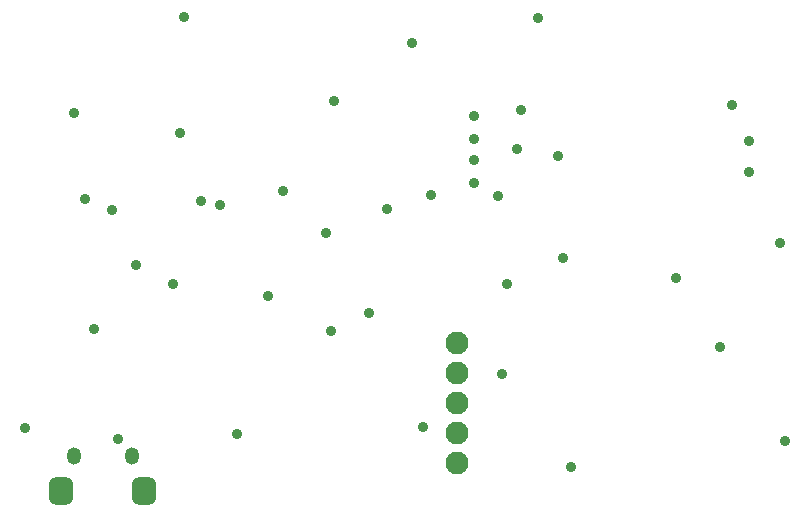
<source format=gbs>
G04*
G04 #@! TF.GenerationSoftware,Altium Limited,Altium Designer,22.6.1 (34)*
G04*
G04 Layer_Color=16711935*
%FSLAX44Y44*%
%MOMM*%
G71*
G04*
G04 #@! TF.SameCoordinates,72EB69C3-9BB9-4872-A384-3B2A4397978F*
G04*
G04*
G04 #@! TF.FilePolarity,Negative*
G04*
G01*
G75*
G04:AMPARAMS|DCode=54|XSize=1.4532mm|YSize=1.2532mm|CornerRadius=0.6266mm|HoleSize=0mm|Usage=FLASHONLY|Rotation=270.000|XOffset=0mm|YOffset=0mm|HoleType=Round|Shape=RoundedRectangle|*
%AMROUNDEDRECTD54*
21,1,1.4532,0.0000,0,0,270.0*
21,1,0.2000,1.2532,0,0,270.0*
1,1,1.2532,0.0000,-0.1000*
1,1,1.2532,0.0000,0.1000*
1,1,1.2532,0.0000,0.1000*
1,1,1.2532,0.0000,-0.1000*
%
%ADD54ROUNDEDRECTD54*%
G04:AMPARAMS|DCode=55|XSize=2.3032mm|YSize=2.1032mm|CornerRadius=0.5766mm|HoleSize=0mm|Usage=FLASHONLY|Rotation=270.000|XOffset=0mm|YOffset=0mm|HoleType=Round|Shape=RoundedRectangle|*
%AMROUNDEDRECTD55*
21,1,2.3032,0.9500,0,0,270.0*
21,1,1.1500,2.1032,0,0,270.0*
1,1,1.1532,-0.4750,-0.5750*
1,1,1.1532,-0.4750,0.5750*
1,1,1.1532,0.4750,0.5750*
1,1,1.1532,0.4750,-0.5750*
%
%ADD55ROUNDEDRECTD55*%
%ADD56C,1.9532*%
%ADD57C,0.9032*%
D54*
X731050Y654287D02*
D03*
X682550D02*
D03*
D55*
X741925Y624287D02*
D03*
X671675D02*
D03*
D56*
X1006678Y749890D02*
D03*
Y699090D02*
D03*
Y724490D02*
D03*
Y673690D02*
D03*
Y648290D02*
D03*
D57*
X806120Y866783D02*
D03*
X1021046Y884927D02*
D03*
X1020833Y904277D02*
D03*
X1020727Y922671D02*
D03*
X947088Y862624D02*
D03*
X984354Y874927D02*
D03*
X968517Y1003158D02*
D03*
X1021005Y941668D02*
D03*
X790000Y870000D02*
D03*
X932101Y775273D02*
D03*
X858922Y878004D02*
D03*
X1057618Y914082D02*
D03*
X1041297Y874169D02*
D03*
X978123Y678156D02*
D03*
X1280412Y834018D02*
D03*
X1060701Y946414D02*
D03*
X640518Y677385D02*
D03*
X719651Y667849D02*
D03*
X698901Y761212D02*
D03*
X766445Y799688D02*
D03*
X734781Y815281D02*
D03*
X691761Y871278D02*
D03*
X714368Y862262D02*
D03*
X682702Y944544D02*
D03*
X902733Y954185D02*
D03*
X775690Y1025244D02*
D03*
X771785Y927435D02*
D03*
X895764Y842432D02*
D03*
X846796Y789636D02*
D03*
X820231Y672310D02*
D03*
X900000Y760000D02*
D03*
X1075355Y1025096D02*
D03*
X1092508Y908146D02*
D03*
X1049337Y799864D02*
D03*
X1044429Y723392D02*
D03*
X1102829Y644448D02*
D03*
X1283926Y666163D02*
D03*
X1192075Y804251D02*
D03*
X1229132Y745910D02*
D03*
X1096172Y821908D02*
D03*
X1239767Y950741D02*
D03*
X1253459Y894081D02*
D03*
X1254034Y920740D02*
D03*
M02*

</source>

--*--

Nothing may be altered when you restate the records, but every picture must be dropped.

EXERCISE RESULT ->
<source format=gbs>
G04*
G04 #@! TF.GenerationSoftware,Altium Limited,Altium Designer,22.6.1 (34)*
G04*
G04 Layer_Color=16711935*
%FSLAX44Y44*%
%MOMM*%
G71*
G04*
G04 #@! TF.SameCoordinates,72EB69C3-9BB9-4872-A384-3B2A4397978F*
G04*
G04*
G04 #@! TF.FilePolarity,Negative*
G04*
G01*
G75*
G04:AMPARAMS|DCode=54|XSize=1.4532mm|YSize=1.2532mm|CornerRadius=0.6266mm|HoleSize=0mm|Usage=FLASHONLY|Rotation=270.000|XOffset=0mm|YOffset=0mm|HoleType=Round|Shape=RoundedRectangle|*
%AMROUNDEDRECTD54*
21,1,1.4532,0.0000,0,0,270.0*
21,1,0.2000,1.2532,0,0,270.0*
1,1,1.2532,0.0000,-0.1000*
1,1,1.2532,0.0000,0.1000*
1,1,1.2532,0.0000,0.1000*
1,1,1.2532,0.0000,-0.1000*
%
%ADD54ROUNDEDRECTD54*%
G04:AMPARAMS|DCode=55|XSize=2.3032mm|YSize=2.1032mm|CornerRadius=0.5766mm|HoleSize=0mm|Usage=FLASHONLY|Rotation=270.000|XOffset=0mm|YOffset=0mm|HoleType=Round|Shape=RoundedRectangle|*
%AMROUNDEDRECTD55*
21,1,2.3032,0.9500,0,0,270.0*
21,1,1.1500,2.1032,0,0,270.0*
1,1,1.1532,-0.4750,-0.5750*
1,1,1.1532,-0.4750,0.5750*
1,1,1.1532,0.4750,0.5750*
1,1,1.1532,0.4750,-0.5750*
%
%ADD55ROUNDEDRECTD55*%
%ADD56C,1.9532*%
%ADD57C,0.9032*%
D54*
X731050Y654287D02*
D03*
X682550D02*
D03*
D55*
X741925Y624287D02*
D03*
X671675D02*
D03*
D56*
X1006678Y749890D02*
D03*
Y699090D02*
D03*
Y724490D02*
D03*
Y673690D02*
D03*
Y648290D02*
D03*
D57*
X806120Y866783D02*
D03*
X1021046Y884927D02*
D03*
X1020833Y904277D02*
D03*
X1020727Y922671D02*
D03*
X947088Y862624D02*
D03*
X984354Y874927D02*
D03*
X968517Y1003158D02*
D03*
X1021005Y941668D02*
D03*
X790000Y870000D02*
D03*
X932101Y775273D02*
D03*
X858922Y878004D02*
D03*
X1057618Y914082D02*
D03*
X1041297Y874169D02*
D03*
X978123Y678156D02*
D03*
X1280412Y834018D02*
D03*
X1060701Y946414D02*
D03*
X640518Y677385D02*
D03*
X719651Y667849D02*
D03*
X698901Y761212D02*
D03*
X766445Y799688D02*
D03*
X734781Y815281D02*
D03*
X691761Y871278D02*
D03*
X714368Y862262D02*
D03*
X682702Y944544D02*
D03*
X902733Y954185D02*
D03*
X775690Y1025244D02*
D03*
X771785Y927435D02*
D03*
X895764Y842432D02*
D03*
X846796Y789636D02*
D03*
X820231Y672310D02*
D03*
X900000Y760000D02*
D03*
X1075355Y1025096D02*
D03*
X1092508Y908146D02*
D03*
X1049337Y799864D02*
D03*
X1044429Y723392D02*
D03*
X1102829Y644448D02*
D03*
X1283926Y666163D02*
D03*
X1192075Y804251D02*
D03*
X1229132Y745910D02*
D03*
X1096172Y821908D02*
D03*
X1239767Y950741D02*
D03*
X1253459Y894081D02*
D03*
X1254034Y920740D02*
D03*
M02*

</source>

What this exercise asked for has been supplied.